Dr Daniel Diaz, Secretary of Health for the state of Guanajuato and President of the C/Can Leon City Executive Committee, which met for the first time last week, discusses progress since the Mexican city joined C/Can in 2019.
Over the course of his career in medicine, teaching and public administration, Dr Diaz has acquired extensive experience of all aspects of Mexico’s health system, both in the healthcare field and in policy.
Why do you think the C/Can initiative is right for Leon, Guanajuato?
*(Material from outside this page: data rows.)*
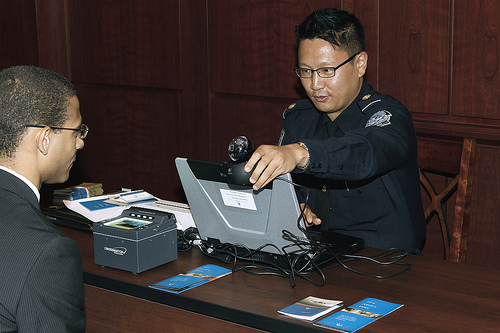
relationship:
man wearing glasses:
[1, 72, 87, 331] [25, 123, 88, 137]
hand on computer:
[245, 142, 311, 189] [168, 156, 365, 268]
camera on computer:
[228, 135, 250, 160] [168, 156, 365, 268]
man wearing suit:
[1, 72, 87, 331] [1, 169, 84, 332]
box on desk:
[93, 206, 179, 272] [45, 182, 498, 332]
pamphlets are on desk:
[277, 287, 404, 332] [45, 182, 498, 332]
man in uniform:
[243, 7, 427, 254] [278, 86, 428, 249]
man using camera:
[243, 7, 427, 254] [228, 135, 250, 160]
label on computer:
[218, 188, 258, 213] [168, 156, 365, 268]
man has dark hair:
[243, 7, 427, 254] [298, 10, 365, 61]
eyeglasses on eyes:
[295, 51, 363, 77] [300, 66, 331, 75]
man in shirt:
[260, 6, 430, 254] [278, 82, 428, 254]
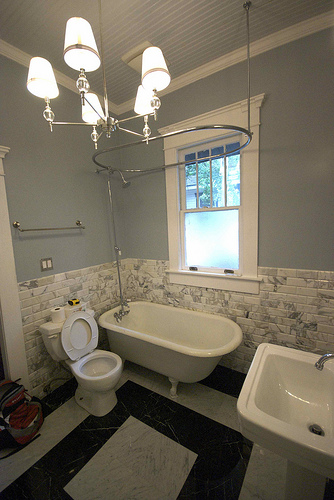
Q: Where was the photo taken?
A: It was taken at the bathroom.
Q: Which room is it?
A: It is a bathroom.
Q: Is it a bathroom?
A: Yes, it is a bathroom.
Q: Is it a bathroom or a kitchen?
A: It is a bathroom.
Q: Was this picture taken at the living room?
A: No, the picture was taken in the bathroom.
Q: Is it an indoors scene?
A: Yes, it is indoors.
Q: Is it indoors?
A: Yes, it is indoors.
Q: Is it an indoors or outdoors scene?
A: It is indoors.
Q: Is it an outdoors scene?
A: No, it is indoors.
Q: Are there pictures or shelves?
A: No, there are no shelves or pictures.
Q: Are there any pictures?
A: No, there are no pictures.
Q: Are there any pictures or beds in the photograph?
A: No, there are no pictures or beds.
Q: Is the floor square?
A: Yes, the floor is square.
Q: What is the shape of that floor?
A: The floor is square.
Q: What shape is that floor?
A: The floor is square.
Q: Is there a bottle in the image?
A: No, there are no bottles.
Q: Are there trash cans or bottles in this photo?
A: No, there are no bottles or trash cans.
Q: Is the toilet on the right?
A: No, the toilet is on the left of the image.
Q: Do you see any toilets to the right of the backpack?
A: Yes, there is a toilet to the right of the backpack.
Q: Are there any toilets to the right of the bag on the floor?
A: Yes, there is a toilet to the right of the backpack.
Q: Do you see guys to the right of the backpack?
A: No, there is a toilet to the right of the backpack.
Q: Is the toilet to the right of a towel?
A: No, the toilet is to the right of a backpack.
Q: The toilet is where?
A: The toilet is in the bathroom.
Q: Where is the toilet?
A: The toilet is in the bathroom.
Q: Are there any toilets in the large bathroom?
A: Yes, there is a toilet in the bathroom.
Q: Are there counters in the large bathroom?
A: No, there is a toilet in the bathroom.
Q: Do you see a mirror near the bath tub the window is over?
A: No, there is a toilet near the bath tub.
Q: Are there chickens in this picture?
A: No, there are no chickens.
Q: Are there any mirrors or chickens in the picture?
A: No, there are no chickens or mirrors.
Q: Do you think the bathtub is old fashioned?
A: Yes, the bathtub is old fashioned.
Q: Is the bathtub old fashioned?
A: Yes, the bathtub is old fashioned.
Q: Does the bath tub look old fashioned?
A: Yes, the bath tub is old fashioned.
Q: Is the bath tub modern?
A: No, the bath tub is old fashioned.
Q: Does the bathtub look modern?
A: No, the bathtub is old fashioned.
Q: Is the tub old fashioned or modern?
A: The tub is old fashioned.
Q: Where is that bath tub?
A: The bath tub is in the bathroom.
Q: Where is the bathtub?
A: The bath tub is in the bathroom.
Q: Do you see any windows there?
A: Yes, there is a window.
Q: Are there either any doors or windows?
A: Yes, there is a window.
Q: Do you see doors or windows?
A: Yes, there is a window.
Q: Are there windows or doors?
A: Yes, there is a window.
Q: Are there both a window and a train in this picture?
A: No, there is a window but no trains.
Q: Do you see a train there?
A: No, there are no trains.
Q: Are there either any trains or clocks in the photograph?
A: No, there are no trains or clocks.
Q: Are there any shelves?
A: No, there are no shelves.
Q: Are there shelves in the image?
A: No, there are no shelves.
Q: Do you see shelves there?
A: No, there are no shelves.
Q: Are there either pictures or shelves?
A: No, there are no shelves or pictures.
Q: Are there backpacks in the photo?
A: Yes, there is a backpack.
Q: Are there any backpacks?
A: Yes, there is a backpack.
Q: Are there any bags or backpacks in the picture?
A: Yes, there is a backpack.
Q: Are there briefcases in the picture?
A: No, there are no briefcases.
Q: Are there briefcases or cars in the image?
A: No, there are no briefcases or cars.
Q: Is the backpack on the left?
A: Yes, the backpack is on the left of the image.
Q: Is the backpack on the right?
A: No, the backpack is on the left of the image.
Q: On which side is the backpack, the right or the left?
A: The backpack is on the left of the image.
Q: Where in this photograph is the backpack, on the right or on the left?
A: The backpack is on the left of the image.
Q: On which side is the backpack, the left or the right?
A: The backpack is on the left of the image.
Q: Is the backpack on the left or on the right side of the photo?
A: The backpack is on the left of the image.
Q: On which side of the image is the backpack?
A: The backpack is on the left of the image.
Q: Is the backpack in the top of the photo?
A: No, the backpack is in the bottom of the image.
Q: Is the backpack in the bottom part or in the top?
A: The backpack is in the bottom of the image.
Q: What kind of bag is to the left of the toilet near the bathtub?
A: The bag is a backpack.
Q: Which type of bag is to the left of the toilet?
A: The bag is a backpack.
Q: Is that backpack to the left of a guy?
A: No, the backpack is to the left of a toilet.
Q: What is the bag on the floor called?
A: The bag is a backpack.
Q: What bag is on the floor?
A: The bag is a backpack.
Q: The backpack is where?
A: The backpack is on the floor.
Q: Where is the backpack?
A: The backpack is on the floor.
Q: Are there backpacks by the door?
A: Yes, there is a backpack by the door.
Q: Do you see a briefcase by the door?
A: No, there is a backpack by the door.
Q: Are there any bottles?
A: No, there are no bottles.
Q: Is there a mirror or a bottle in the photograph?
A: No, there are no bottles or mirrors.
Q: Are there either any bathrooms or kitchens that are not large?
A: No, there is a bathroom but it is large.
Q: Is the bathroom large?
A: Yes, the bathroom is large.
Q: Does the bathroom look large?
A: Yes, the bathroom is large.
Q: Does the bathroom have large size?
A: Yes, the bathroom is large.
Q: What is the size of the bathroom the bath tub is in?
A: The bathroom is large.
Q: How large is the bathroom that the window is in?
A: The bathroom is large.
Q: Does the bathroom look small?
A: No, the bathroom is large.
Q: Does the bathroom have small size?
A: No, the bathroom is large.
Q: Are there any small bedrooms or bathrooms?
A: No, there is a bathroom but it is large.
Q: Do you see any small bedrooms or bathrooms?
A: No, there is a bathroom but it is large.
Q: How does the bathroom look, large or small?
A: The bathroom is large.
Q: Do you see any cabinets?
A: No, there are no cabinets.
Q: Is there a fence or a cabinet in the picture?
A: No, there are no cabinets or fences.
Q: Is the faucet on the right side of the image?
A: Yes, the faucet is on the right of the image.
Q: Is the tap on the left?
A: No, the tap is on the right of the image.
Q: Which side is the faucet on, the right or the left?
A: The faucet is on the right of the image.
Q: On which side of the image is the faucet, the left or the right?
A: The faucet is on the right of the image.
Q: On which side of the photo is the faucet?
A: The faucet is on the right of the image.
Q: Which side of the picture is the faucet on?
A: The faucet is on the right of the image.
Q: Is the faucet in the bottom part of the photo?
A: Yes, the faucet is in the bottom of the image.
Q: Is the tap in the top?
A: No, the tap is in the bottom of the image.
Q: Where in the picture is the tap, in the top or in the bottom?
A: The tap is in the bottom of the image.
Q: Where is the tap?
A: The tap is in the bathroom.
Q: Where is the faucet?
A: The tap is in the bathroom.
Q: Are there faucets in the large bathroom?
A: Yes, there is a faucet in the bathroom.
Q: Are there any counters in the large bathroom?
A: No, there is a faucet in the bathroom.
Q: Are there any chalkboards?
A: No, there are no chalkboards.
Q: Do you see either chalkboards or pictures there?
A: No, there are no chalkboards or pictures.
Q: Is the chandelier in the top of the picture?
A: Yes, the chandelier is in the top of the image.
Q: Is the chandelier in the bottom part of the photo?
A: No, the chandelier is in the top of the image.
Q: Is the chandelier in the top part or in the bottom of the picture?
A: The chandelier is in the top of the image.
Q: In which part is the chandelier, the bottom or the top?
A: The chandelier is in the top of the image.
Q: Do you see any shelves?
A: No, there are no shelves.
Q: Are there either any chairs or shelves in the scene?
A: No, there are no shelves or chairs.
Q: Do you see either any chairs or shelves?
A: No, there are no shelves or chairs.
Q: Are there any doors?
A: Yes, there is a door.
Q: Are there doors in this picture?
A: Yes, there is a door.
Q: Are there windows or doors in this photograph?
A: Yes, there is a door.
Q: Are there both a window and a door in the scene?
A: Yes, there are both a door and a window.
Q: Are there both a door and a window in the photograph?
A: Yes, there are both a door and a window.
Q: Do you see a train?
A: No, there are no trains.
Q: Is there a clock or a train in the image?
A: No, there are no trains or clocks.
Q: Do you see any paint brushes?
A: No, there are no paint brushes.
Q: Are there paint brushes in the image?
A: No, there are no paint brushes.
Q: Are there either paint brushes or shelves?
A: No, there are no paint brushes or shelves.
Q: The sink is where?
A: The sink is in the bathroom.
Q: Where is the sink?
A: The sink is in the bathroom.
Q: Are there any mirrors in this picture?
A: No, there are no mirrors.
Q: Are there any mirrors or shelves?
A: No, there are no mirrors or shelves.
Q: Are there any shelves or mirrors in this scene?
A: No, there are no mirrors or shelves.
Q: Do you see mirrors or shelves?
A: No, there are no mirrors or shelves.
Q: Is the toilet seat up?
A: Yes, the toilet seat is up.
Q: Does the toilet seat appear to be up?
A: Yes, the toilet seat is up.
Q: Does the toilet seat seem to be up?
A: Yes, the toilet seat is up.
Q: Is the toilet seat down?
A: No, the toilet seat is up.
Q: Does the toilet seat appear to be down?
A: No, the toilet seat is up.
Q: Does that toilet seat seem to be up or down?
A: The toilet seat is up.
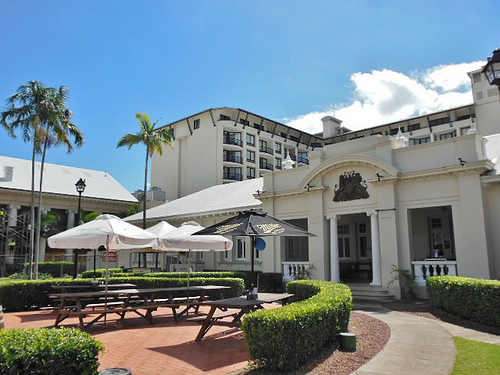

Because we already have established a solid public state health system supported by a private sector, both of which are now developing and interacting in a complementary manner, and are committed to delivering dignified and humane care for patients, whether they be children or adults.
What is the value of addressing the challenges of cancer care from a local perspective, at municipal and state level?
Our approach is based on a vision of making available resources efficient, with special emphasis on timely drugs and treatment. In Leon and Guanajuato, we have a health system focused on the safety and quality of the individual’s care.
How do you envision the roles of cities in the future for global health with respect to cancer care?
The role of cities is to provide integrated, innovative, people-centred and safety-focused care, based on systems that address human, social and health care needs in tandem.
What knowledge and experience have you acquired about the role of cities during the current pandemic?
In Leon we are proud to have a great team of health professionals who put their lives on the line every day and give one hundred per cent to their patients. This is the most important thing and the basis for developing information systems and making medical services more effective and efficient.
How will patients in Leon benefit from the City Cancer Challenge initiative?
The clearest benefits will be in terms of timely and integrated access to specialised services, as well as facilitating access to medicines, research studies, treatments, and moral support with a human face, all of this based on evidence-based practices, and innovation to improve comprehensive cancer.